TEXT PASSAGE.

The Southwest Indian Ridge is well described as fracture-zone country. Ridge segments are usually <100 km long, and in many cases they are <50 km apart (Sclater et al., 1981; Fisher and Sclater, 1983; Patriat et al., 1997). In some cases, including that of the Atlantis II Fracture Zone, the transform offsets are actually longer than the lengths of immediately adjacent ridge segments. Generally in the Indian Ocean, long-offset transforms typically have high transverse ridges, usually on both sides (Fisher and Goodwillie, 1997). The relief of transform ridges is substantial, in many cases as much as 5 km, and portions of several of them reach nearly to sea level. They dominate both the topography and the geoid along the Southwest Indian Ridge (Rommeveaux-Jestin et al., 1997).
Between Legs 118 and 176, two conceptions of the process of crustal accretion near transform faults at spreading ridges gained currency. The first is the general idea of ridge segmentation, of which transform faults are only one aspect but probably the most important one at slowly spreading ridges. Geophysical evidence now indicates that between the closely spaced transform faults at slowly spreading ridges magma supply is not uniform. Both geoidal bulls-eye patterns (Kuo and Forsyth, 1988; Lin et al., 1990; Detrick et al., 1995) and seismic studies (Tolstoy et al., 1992; Magde et al., 1997, 2000) centered on rift valleys in the North and South Atlantic show that the crust thins away from segment midpoints and toward the transform faults. Ostensibly, there is less basalt and gabbro in the crust near transform faults. This does not altogether explain the plutonic rock assemblages so commonly found on transverse ridges, but since these structures arise nearer the tapered tips of the accreted crust than the centers of segments, geophysics says that there are certainly fewer superficial rocks to offset by faulting in order to expose peridotite.

PROVIDED INFORMATION.

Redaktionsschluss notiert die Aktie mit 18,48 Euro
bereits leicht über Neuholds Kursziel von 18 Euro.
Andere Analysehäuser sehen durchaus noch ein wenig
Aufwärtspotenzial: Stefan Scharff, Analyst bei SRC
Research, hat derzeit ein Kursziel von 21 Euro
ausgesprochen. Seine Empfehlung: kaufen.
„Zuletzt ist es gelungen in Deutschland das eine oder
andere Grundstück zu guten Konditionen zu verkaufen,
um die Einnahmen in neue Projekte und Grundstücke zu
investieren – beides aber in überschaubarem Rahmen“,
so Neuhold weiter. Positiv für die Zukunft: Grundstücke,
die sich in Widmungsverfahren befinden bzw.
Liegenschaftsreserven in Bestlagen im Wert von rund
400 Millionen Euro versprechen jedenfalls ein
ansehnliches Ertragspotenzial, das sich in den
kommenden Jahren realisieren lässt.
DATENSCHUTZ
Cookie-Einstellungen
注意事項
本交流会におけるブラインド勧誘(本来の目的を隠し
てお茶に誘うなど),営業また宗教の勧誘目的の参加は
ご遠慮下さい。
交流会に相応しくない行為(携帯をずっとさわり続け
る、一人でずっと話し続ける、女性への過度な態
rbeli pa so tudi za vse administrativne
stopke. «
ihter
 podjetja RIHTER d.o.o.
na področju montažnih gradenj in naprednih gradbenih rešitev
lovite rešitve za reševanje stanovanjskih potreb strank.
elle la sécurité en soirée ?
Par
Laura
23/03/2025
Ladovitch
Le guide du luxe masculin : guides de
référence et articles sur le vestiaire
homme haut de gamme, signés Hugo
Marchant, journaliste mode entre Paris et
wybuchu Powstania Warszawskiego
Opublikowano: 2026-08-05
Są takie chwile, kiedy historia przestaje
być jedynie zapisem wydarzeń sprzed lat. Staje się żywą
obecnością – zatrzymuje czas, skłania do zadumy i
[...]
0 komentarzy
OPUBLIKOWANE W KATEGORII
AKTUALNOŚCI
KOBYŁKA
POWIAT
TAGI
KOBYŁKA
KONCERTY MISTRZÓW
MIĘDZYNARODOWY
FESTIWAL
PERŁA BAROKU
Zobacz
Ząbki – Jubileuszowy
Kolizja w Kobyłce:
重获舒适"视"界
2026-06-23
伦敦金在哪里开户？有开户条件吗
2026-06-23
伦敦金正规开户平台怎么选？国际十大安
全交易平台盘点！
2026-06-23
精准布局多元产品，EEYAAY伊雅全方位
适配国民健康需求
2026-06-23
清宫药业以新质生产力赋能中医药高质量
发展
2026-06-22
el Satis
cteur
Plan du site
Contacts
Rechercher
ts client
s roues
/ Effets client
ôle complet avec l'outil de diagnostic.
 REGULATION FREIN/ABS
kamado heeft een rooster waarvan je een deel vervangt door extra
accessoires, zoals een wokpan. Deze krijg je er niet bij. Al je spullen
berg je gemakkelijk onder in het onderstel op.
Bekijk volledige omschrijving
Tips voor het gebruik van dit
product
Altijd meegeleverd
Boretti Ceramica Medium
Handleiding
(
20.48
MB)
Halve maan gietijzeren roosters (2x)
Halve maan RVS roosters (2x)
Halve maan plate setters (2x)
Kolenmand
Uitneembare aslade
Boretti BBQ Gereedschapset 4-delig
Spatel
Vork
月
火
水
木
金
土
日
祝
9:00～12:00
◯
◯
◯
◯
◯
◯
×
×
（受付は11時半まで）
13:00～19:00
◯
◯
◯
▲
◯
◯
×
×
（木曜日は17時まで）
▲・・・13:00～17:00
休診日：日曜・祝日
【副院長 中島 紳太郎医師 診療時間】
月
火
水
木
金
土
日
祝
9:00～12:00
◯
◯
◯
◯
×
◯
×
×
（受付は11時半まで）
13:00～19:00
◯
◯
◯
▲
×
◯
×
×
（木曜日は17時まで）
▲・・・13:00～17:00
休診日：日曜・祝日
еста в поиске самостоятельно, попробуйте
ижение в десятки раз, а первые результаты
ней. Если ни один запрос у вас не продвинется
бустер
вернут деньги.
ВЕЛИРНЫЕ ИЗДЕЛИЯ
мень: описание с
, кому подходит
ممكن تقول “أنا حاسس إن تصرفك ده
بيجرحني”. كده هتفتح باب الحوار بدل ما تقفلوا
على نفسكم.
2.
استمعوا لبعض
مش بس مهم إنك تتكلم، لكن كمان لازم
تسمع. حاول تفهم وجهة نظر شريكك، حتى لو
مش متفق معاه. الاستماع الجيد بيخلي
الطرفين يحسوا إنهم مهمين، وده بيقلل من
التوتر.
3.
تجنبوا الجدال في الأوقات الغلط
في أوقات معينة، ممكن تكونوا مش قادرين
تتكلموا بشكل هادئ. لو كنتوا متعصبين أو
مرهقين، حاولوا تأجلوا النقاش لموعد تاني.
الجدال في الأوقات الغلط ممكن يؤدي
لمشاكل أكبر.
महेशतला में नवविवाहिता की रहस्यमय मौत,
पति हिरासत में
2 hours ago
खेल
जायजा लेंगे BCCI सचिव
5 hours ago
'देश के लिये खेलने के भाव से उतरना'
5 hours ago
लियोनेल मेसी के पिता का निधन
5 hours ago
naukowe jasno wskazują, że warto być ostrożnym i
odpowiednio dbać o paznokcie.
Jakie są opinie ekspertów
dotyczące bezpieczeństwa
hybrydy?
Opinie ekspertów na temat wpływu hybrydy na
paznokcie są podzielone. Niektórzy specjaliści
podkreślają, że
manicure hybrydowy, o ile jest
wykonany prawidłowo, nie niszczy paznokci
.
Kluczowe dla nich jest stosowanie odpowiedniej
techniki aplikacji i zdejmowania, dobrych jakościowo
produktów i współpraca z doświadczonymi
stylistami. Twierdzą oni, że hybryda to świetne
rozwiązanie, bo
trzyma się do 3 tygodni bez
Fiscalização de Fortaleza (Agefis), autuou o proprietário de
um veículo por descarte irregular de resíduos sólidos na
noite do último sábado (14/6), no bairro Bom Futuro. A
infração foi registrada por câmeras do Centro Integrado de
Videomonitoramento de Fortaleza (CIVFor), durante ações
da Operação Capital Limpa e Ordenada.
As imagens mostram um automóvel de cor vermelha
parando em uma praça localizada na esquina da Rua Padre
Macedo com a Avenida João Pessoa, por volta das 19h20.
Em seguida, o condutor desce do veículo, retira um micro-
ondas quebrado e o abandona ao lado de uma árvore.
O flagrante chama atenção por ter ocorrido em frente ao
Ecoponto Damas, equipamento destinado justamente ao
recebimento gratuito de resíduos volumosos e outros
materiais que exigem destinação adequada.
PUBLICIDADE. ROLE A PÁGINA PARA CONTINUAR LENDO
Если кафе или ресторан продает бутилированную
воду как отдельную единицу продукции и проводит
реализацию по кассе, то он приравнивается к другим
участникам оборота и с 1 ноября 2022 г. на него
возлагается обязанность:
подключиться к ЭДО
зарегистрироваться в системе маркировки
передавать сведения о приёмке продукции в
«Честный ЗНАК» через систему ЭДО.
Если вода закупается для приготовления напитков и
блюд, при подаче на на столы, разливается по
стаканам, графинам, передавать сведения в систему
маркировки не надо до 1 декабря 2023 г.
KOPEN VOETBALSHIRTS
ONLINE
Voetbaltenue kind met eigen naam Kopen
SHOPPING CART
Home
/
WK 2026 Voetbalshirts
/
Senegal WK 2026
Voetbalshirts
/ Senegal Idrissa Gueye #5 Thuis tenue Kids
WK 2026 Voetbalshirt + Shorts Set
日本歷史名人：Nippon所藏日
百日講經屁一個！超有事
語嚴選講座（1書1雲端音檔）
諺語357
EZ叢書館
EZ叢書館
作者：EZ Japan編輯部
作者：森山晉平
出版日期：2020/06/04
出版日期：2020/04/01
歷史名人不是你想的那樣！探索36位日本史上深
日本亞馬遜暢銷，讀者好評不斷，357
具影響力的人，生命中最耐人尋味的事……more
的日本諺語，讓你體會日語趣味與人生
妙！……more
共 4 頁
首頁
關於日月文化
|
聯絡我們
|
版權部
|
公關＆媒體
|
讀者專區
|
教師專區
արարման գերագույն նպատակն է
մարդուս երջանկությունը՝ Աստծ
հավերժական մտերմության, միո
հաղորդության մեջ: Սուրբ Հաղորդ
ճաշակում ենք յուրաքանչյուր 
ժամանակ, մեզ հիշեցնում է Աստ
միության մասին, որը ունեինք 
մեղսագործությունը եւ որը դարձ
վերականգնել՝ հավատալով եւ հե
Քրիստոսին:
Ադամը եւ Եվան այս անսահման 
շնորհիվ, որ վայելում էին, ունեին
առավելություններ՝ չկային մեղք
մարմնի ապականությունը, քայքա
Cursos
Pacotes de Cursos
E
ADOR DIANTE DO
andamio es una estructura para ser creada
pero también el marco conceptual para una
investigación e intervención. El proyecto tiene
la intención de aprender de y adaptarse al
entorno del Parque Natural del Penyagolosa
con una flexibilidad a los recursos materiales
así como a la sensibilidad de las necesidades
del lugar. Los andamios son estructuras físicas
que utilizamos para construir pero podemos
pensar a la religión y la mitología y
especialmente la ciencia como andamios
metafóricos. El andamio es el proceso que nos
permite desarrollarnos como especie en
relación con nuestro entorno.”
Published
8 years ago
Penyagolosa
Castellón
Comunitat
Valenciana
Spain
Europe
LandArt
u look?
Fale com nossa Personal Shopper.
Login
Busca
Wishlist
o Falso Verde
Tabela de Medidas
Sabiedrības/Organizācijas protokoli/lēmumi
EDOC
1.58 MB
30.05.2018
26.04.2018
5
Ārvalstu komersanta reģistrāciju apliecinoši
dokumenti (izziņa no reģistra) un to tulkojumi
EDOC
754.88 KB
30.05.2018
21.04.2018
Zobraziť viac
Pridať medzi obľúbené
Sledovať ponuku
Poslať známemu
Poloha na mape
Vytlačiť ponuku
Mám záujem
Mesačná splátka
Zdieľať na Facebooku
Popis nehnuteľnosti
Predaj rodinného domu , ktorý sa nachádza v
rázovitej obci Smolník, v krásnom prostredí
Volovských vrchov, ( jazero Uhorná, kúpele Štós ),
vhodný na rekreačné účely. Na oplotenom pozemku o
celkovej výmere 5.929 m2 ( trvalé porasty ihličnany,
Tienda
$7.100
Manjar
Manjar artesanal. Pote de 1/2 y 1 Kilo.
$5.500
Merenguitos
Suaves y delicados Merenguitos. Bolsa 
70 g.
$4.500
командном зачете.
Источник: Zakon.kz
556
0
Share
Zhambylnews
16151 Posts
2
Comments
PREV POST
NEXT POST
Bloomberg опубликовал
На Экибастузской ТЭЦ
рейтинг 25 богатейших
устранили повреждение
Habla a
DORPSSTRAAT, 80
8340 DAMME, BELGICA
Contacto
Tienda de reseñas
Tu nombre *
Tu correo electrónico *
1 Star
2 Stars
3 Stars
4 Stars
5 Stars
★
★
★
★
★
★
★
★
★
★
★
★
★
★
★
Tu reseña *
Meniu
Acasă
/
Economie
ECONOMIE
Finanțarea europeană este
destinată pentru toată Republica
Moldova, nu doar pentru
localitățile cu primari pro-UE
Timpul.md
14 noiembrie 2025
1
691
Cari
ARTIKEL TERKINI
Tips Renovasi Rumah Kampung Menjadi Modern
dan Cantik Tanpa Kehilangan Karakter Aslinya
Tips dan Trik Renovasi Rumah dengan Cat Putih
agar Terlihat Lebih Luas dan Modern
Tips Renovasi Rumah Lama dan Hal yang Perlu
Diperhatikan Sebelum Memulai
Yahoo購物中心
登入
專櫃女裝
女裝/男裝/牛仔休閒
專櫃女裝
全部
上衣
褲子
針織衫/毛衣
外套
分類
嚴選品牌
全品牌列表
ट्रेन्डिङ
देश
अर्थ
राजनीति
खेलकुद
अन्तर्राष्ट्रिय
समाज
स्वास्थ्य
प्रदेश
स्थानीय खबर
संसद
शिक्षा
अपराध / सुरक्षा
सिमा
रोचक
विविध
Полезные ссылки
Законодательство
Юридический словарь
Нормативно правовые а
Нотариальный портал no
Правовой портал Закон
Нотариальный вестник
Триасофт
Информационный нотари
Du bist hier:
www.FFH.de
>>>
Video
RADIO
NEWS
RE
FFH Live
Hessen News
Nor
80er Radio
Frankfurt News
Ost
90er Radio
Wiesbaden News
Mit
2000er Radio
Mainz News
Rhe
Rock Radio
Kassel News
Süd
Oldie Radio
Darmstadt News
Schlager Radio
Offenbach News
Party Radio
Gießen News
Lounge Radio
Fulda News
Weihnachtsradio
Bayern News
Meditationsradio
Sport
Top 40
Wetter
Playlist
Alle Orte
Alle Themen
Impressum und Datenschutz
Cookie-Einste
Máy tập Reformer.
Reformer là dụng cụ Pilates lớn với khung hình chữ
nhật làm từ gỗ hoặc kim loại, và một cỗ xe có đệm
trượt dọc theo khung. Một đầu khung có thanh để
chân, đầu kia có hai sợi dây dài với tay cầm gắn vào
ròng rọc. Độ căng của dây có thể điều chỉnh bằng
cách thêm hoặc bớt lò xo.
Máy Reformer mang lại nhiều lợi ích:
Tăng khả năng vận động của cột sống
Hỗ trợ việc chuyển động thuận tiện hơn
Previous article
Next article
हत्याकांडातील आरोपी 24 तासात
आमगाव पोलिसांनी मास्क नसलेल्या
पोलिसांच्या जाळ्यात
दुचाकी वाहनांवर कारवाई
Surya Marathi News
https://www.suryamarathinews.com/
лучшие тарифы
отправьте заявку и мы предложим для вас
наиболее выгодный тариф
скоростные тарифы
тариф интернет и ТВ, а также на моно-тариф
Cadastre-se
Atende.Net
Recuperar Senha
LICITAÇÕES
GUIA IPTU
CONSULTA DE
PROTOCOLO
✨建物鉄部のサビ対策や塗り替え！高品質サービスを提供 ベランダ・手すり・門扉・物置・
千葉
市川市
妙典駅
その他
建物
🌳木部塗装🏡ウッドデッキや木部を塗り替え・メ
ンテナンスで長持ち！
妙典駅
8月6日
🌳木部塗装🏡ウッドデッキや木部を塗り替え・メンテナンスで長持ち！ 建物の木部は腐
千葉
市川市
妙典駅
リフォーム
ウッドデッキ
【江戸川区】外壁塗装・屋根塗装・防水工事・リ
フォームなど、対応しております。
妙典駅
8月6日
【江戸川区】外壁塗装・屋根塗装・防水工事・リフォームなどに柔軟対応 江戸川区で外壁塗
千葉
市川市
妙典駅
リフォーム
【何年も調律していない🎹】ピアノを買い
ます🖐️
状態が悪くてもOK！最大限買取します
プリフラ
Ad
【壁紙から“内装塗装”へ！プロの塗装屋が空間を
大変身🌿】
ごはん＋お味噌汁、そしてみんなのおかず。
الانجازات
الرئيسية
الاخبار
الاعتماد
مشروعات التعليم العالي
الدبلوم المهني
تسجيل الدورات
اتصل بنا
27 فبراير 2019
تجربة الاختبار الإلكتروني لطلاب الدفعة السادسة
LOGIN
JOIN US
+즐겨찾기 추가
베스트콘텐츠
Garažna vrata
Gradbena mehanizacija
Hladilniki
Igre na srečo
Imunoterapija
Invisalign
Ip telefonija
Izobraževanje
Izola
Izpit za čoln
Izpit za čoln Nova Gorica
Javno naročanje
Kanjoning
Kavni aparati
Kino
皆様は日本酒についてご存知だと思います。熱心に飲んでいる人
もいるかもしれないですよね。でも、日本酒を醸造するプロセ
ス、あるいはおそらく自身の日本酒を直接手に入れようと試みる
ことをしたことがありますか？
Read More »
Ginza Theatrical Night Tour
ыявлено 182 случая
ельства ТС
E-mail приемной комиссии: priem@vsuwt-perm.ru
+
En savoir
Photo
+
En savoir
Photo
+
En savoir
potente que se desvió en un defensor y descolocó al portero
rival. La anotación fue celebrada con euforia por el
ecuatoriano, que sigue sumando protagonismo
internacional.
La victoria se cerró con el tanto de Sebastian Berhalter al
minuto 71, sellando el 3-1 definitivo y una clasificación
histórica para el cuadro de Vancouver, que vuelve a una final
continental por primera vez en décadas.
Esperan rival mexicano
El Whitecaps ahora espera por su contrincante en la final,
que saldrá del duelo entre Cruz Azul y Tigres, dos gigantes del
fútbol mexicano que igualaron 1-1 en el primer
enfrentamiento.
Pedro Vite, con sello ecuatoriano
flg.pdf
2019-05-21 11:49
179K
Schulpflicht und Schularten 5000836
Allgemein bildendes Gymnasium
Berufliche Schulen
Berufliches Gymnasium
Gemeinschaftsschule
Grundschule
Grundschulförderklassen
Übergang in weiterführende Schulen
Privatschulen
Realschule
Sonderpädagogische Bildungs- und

WORK INSTRUCTIONS. Continue the passage on the Southwest Indian Ridge and its transform faults, starting right after its last sentence.

RESPONSE TO THIS TASK.
The second conception is that of asymmetric faulting on low-angle detachment faults leading to exposure of core complexes, also termed megamullions, on the transverse ridges of slowly spreading ridges (Cann et al., 1997; Tucholke et al., 1998) and of gabbroic and ultramafic rocks (Cannat, 1993; Lagabrielle et al., 1998). Although Dick et al. (1991a) considered that an assymetric detachment mechanism was responsible for separating basalts, mainly, from gabbros drilled in Hole 735B, the general structure of transverse ridges was not yet at all understood from the perspective of marine geophysics. The grooved surfaces of core complexes seen in the high-resolution bathymetry of a number of core complexes in the Atlantic Ocean, with the grooves evidently representing the striations produced by one block of rock sliding over another, were as yet unknown. Now, however, transverse ridges are known to consist at least in part of core complexes, which thus far, however, are only documented adjacent to rift valleys. Some of the grooved summits of these are quite flat although they steepen toward the rift valleys, suggesting that exhumation of the blocks is accomplished by rotation along curving detachment surfaces, rooted in the rift valleys, which roll over and flatten as the blocks gain elevation.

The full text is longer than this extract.